Home buyers looking to buy Lakeland real estate using FHA loans take note, the FHA has released its loan limits for 2010.

FHA home loans represent federal assistance mortgages made by lenders and receive backing by the government.   Though some believe that the FHA lends money – this is not the case.  Rather, the FHA insures loans made to homeowners by federally-qualified lenders.

Though home sales in Lakeland have been lower than we’d like to see, those homes that are being financed are – by in large – being done so using FHA mortgages.  This trend meets with national figures on FHA mortgages when we compare 2006 figures vs. 2009 figures…

  • 2006, FHA insured 3.3% of all mortgages made
  • Q2 2009, FHA insured 19.2% of all mortgages made

FHA guidelines play a large role in the rise in FHA mortgage popularity.

A big guideline placing FHA mortgages in a brighter light for most entry level borrowers is the fact that they have lower downpayment requirements than do their conforming mortgage cousins Fannie Mae and Freddie Mac.  Credit standards tend to be a bit more lenient as well.  The FHA allows downpayments of 3.5 percent for homes in Lakeland and Fannie Mae and Freddie Mac do not, as an example.

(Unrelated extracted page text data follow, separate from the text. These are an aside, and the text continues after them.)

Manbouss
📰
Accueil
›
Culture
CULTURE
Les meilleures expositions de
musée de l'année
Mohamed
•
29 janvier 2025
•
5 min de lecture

Lakeland FHA loans are also attractive because they aren’t subject to credit score fees the way that conforming mortgages are. Through Fannie or Freddie, Lakeland home buyers with a 650 credit score and 20% down are subject to 3% in risk fees.  Using FHA mortgages, the fee is zero, making FHA the better “deal.”

2010 FHA Mortgage Limits

The FHA published its 2010 loan limits. There’s no change from 2009.

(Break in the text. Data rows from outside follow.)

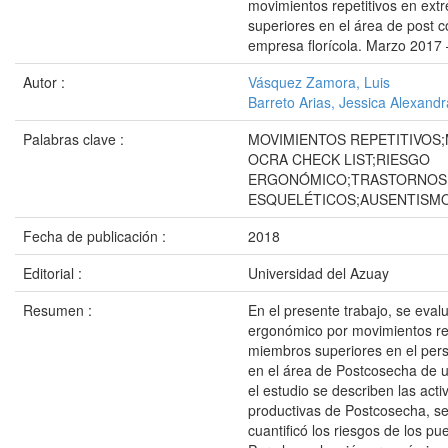
movimientos repetitivos en ext
superiores en el área de post 
empresa florícola. Marzo 2017
Autor :
Vásquez Zamora, Luis
Barreto Arias, Jessica Alexandr
Palabras clave :
MOVIMIENTOS REPETITIVOS
OCRA CHECK LIST;RIESGO
ERGONÓMICO;TRASTORNOS
ESQUELÉTICOS;AUSENTISM
Fecha de publicación :
2018
Editorial :
Universidad del Azuay
Resumen :
En el presente trabajo, se evalu
ergonómico por movimientos rep
miembros superiores en el pers
en el área de Postcosecha de un
el estudio se describen las acti
productivas de Postcosecha, se 
cuantificó los riesgos de los pu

The base 2010 FHA loan limits are:

  • 1-unit : $271,050
  • 2-unit : $347,000
  • 3-unit : $419,400
  • 4-unit : $521,250

We say “base” because these loan limits don’t apply to all areas equally.  Higher-cost regions get higher loan limits, based on typical home values.

The official FHA announcement included a complete, county-by-county FHA loan limit list. The first spreadsheet shows each county at or above the $729,750 maximum; the second list is everyone else.

If your home’s county is on neither list, use the “base” numbers above.